• **Work to complete**
1: In the retro review of the sitcom In The House below, where does Jackie Warren work as a legal secretary?
2: List every cast member named in the header of the In The House review below.
3: Carry the In The House review below forward from its final sentence.

Passage for review START

Saturday, 27 July 2013

Retro Review: In The House

Created by Winifred Hervey
Duration: 1995 & 1999 (NBC), 1996 - 1998 (UPN), 1996 - 1999 (Trouble, UK) 
No. of seasons: 5
Release date: 10 April 1995 (US)
Produced by: NBC Studios, Quincy Jones Entertainment 
Cast: LL Cool J, Debbie Allen, Maia Campbell, Jeff Wood, Kim Wayans, Alfonso Ribeiro





'This show was good.....up until Debbie Allen departed'

In The House was one of those sitcoms that could've become one of the most unlikeliest hits in the genre's history, notably in Black sitcom history, had it not been for the demise in quality of the final 2 seasons & key cast departures.


Starring rapper turned actor, LL Cool J (real name Todd James), who had hits with 'Mama Said Knock You Out' and 'Loungin', In The House was LL's first acting stint, after initial success in the U.S Billboard charts as a recording artist. He was joined by Debbie Allen, who is most known to wider audiences worldwide for her role as Lydia Grant in the Fame TV series during the 80s. She is also credited for reviving Bill Cosby's 'A Different World', which was also The Cosby Show spin-off and managed to turn around the fortunes of an ailing show during the first few episodes, into a standalone hit.

As a fan, the interesting thing I find about Debbie Allen's body of work, both as a dancer, choreographer, director, producer, actress and the countless interviews she has done for TV, press, radio and in talking about her illustrious career, spanning over 3 decades, that in not one of them mentioned this series, In The House. It astounds me because it is assumed that just because the comedy series wasn't the massive hit that it was and it had Debbie in it, people choose to sweep it under the carpet and not talk about it.

Well I loved Debbie Allen in In The House, she was a total hoot. 

Debbie played mother of two & divorcee, Jackie Warren, who gets dumped by her husband, in favour of a younger woman. By day, she works as a legal secretary at Comstock, Nathan and Smythe. Jackie's 2 kids were daughter, Tiffany and son Austin, who was the youngest child. In the pilot episode, the Warrens move into a brand new house in L.A, unaware that it is owned by pro- football player, Marion Hill (LL Cool J). He of whom gets injured whilst playing Football (not as in soccer) and as a tenant of the house, rents out the house to Jackie, whilst he recuperates, as well as sleeps in the apartment above the garage. The interactions between Jackie and Marion throughout are at times humourous but also it underlines how different each of them are, in terms of their personalities. Marion is the free-spirited thinker; he is calm, doesn't like tension and tries to see things in a positive light, in spite of his injury. Jackie on the other hand is boisterous, loud, sarcastic, sometimes cynical but funny and as a parent, is very protective and caring towards her children. Her relationship with Marion earlier on is very hot and cold, but as the show progresses, she warms to him and has a more easy- going attitude than before.

For the first 2 seasons of the show with Debbie Allen, she was on point as Jackie Warren.





I really enjoyed watching the first 2 seasons of In The House when it was just Marion Hill and the Warren clan Jackie, Austin & Tiffany. It was very funny and enjoyable to watch.

Passage for review END
Data under study START

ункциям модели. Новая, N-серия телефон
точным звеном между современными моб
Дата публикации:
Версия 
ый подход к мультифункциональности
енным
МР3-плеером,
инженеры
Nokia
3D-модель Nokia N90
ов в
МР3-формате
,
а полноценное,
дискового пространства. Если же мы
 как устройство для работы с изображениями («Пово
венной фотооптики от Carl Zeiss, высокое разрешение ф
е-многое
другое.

Data under study END

• **Results of the tasks**
1: At Comstock, Nathan and Smythe.

2: LL Cool J, Debbie Allen, Maia Campbell, Jeff Wood, Kim Wayans, Alfonso Ribeiro

3:
I found the mother Jackie, played by Emmy award winner and veteran actress Debbie Allen (of Fame, erm fame!) hilarious to watch at times, especially as I thought she had great delivery & comic timing, as well as the funnier lines. Her constant barracking of her ex-husband and mickey taking of his bald head, had me in stitches. Some of her other memorable moments are of her dancing in episode 4, season 1, kissing Marion in a restaurant in front on Tonia in season 2 & her moments with Phylicia Rashad in season 2, when her sister made a guest appearance as Rowenna when they, Marion and Clayton were travelling to New Mexico for a photo shoot for a magazine. 

To many people, especially the elder generation, Debbie is best known for her associations with 'Fame', 'A Different World', as well as her turns as Dr Catherine Avery on the hit ABC drama, 'Grey's Anatomy'. Yet those same people, including some fans, don't remember Debbie's role in In The House. Debbie was a blast. She has played characters in sitcoms before; likewise, the fitness instructor in The Cosby Show, a shrink in A Different World, the uptight sister in Cosby, as well as recently as a cougar in BET's Let's Stay Together. But all those characters were frankly amusing, odd and zany. As Jackie Warren, she was a mixture of both herself in real life, I guess, and her sister Phylicia Rashad moreso. And for me, I enjoyed that very much. Jackie was much more grounded than all the previous characters she had played.

If In The House was the first ever project where LL Cool J's character wasn't a supporting one or reoccuring one, then In The House is also the first ever sitcom, where Debbie's character was the main character. In The Cosby Show, A Different World, Cosby, she had bit parts and uttered a few lines in a few episodes she was in. But In The House on NBC and season 2 on UPN, Debbie Allen didn't feature on the show, she was a part of it and part of the main cast. & for that, we were able to see her develop more as a sitcom actress.

I was born in 1981, a year after the original movie, Fame came out and 1 year before Fame the TV series debuted on NBC in the U.S and BBC in the UK. As for A Different World, it definitely aired in the U.K on Channel 4, but as groundbreaking a series as it was in its native US, it didn't make the same impact where I lived. I was also unaware at the time of its run that Debbie was involved in that series as a director and producer. 

But when In The House first aired on TV, and when I saw the first episode, from then on, that was when I became a fan of Debbie Allen's. It was this show and her performances that convinced me to look up her old work, as an actress, producer, dancer etc.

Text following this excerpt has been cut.